## Task to carry out
Word for word, restate the data that follows, omitting the images.

## Data block
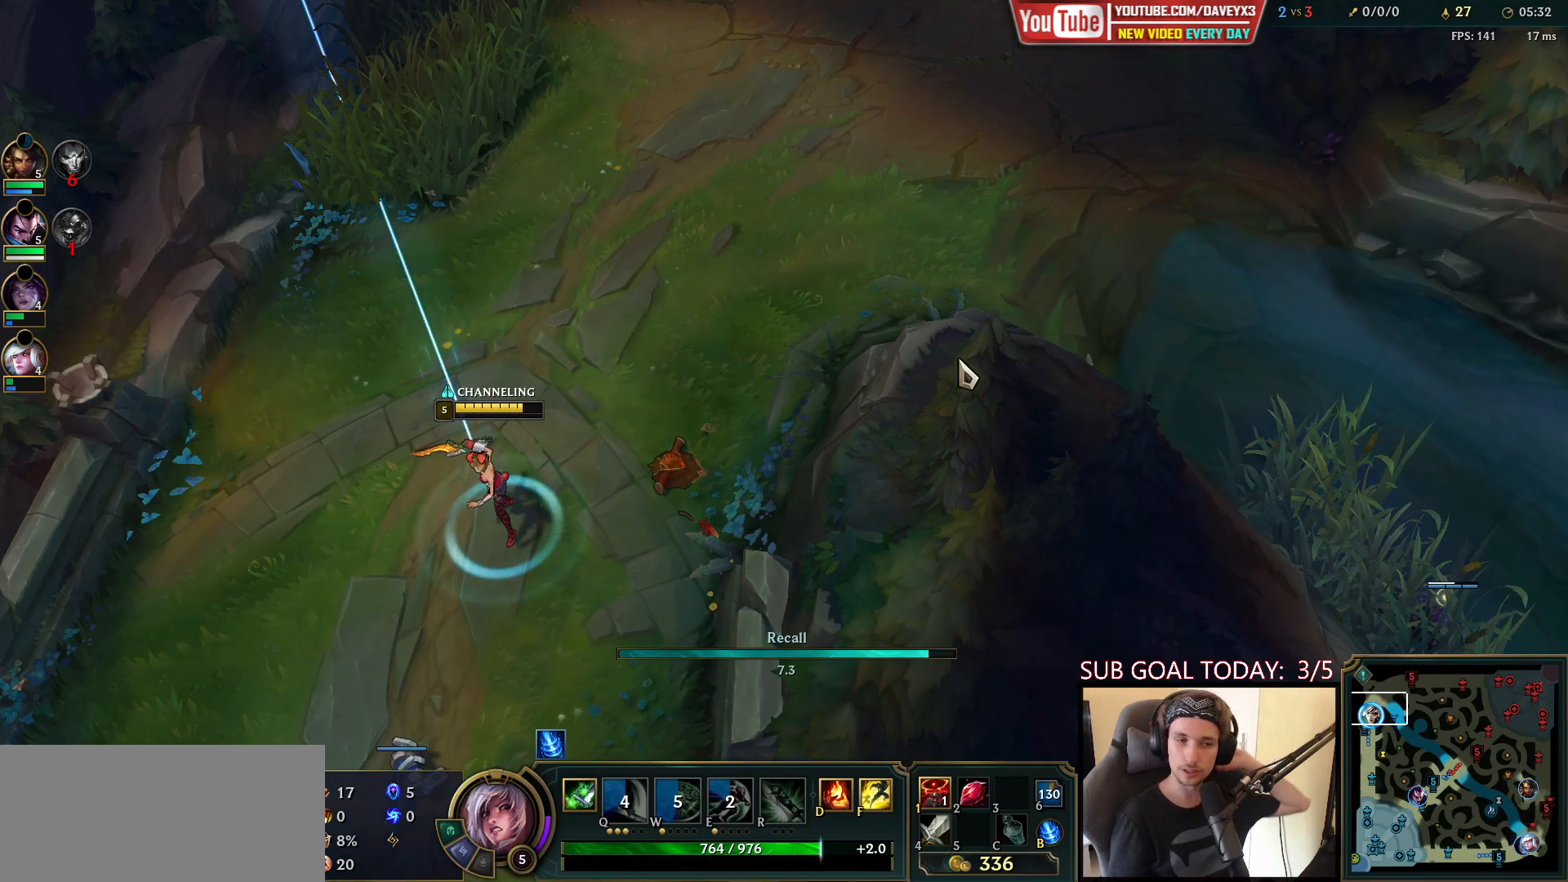
{"keys": [], "mouse": [], "events": []}
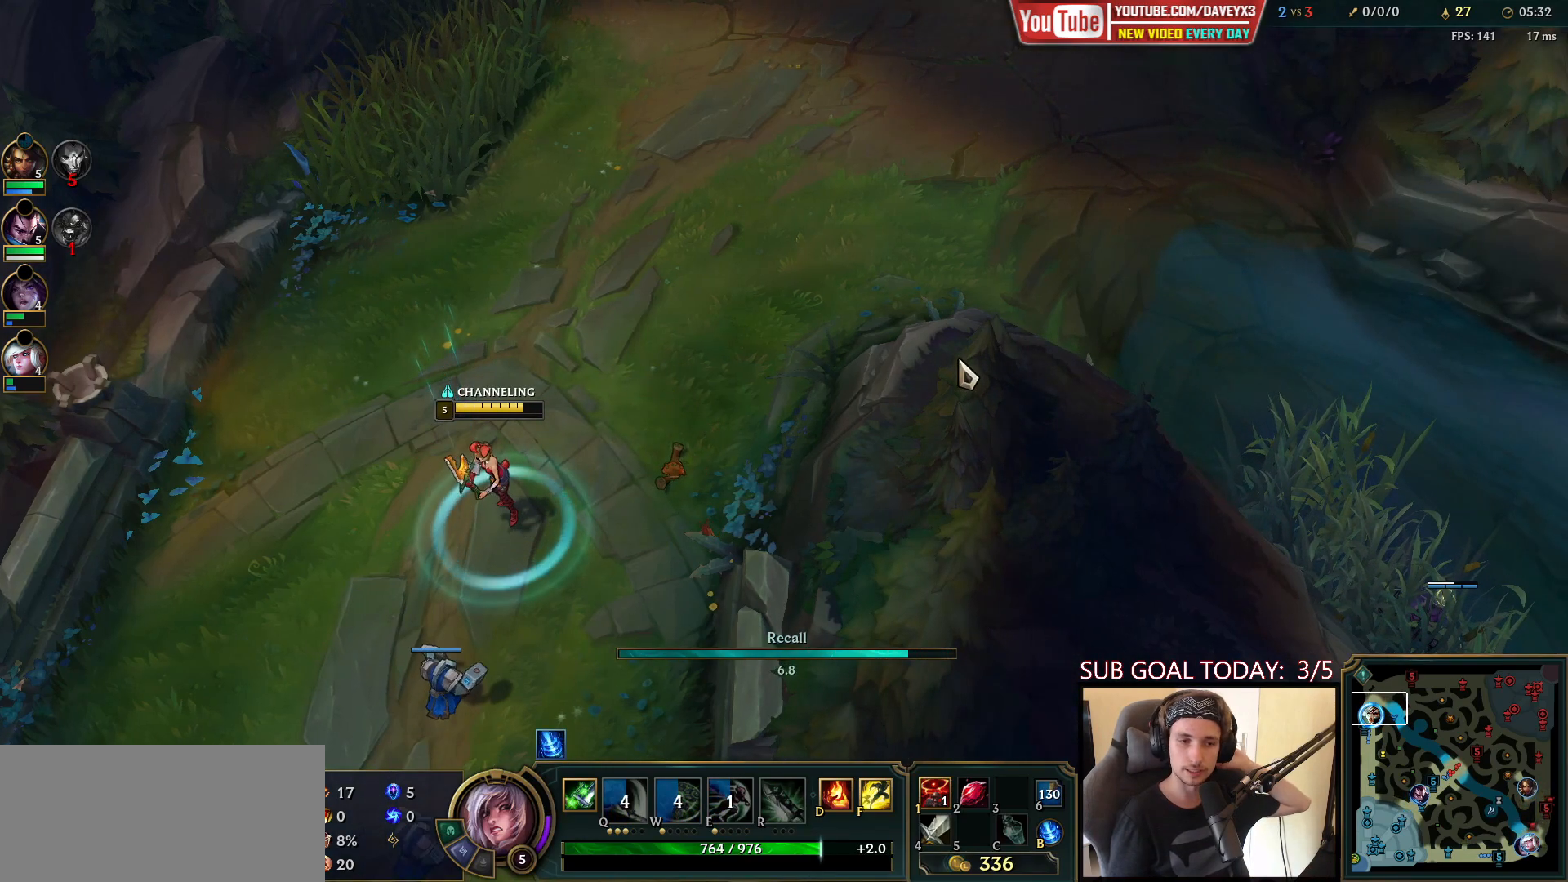
{"keys": [], "mouse": [], "events": []}
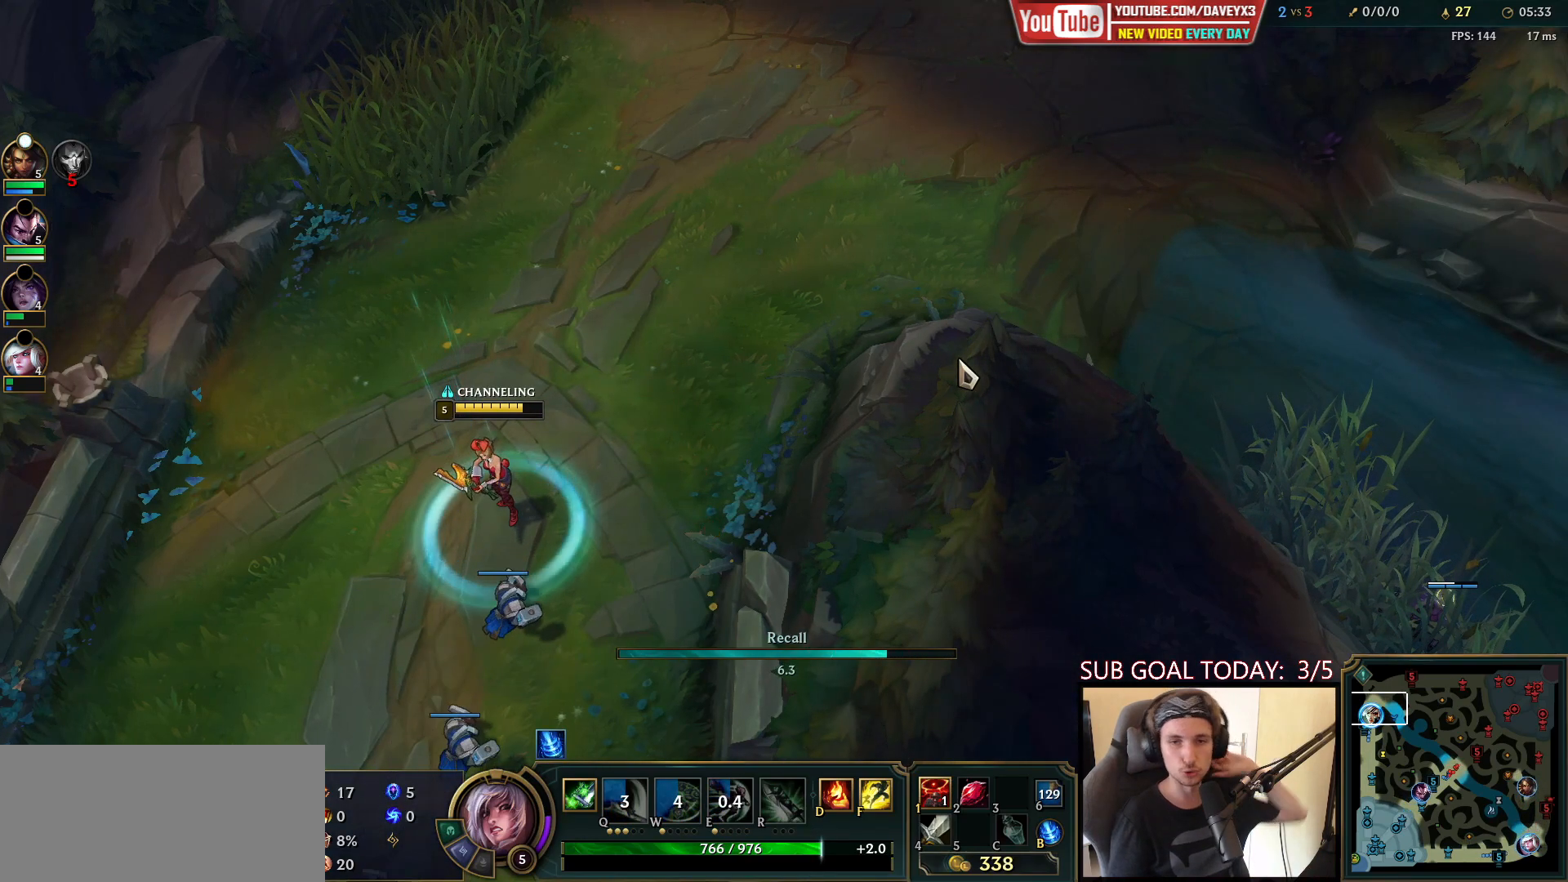
{"keys": [], "mouse": [], "events": []}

## Result
{"keys": [], "mouse": [], "events": []}
{"keys": [], "mouse": [], "events": []}
{"keys": [], "mouse": [], "events": []}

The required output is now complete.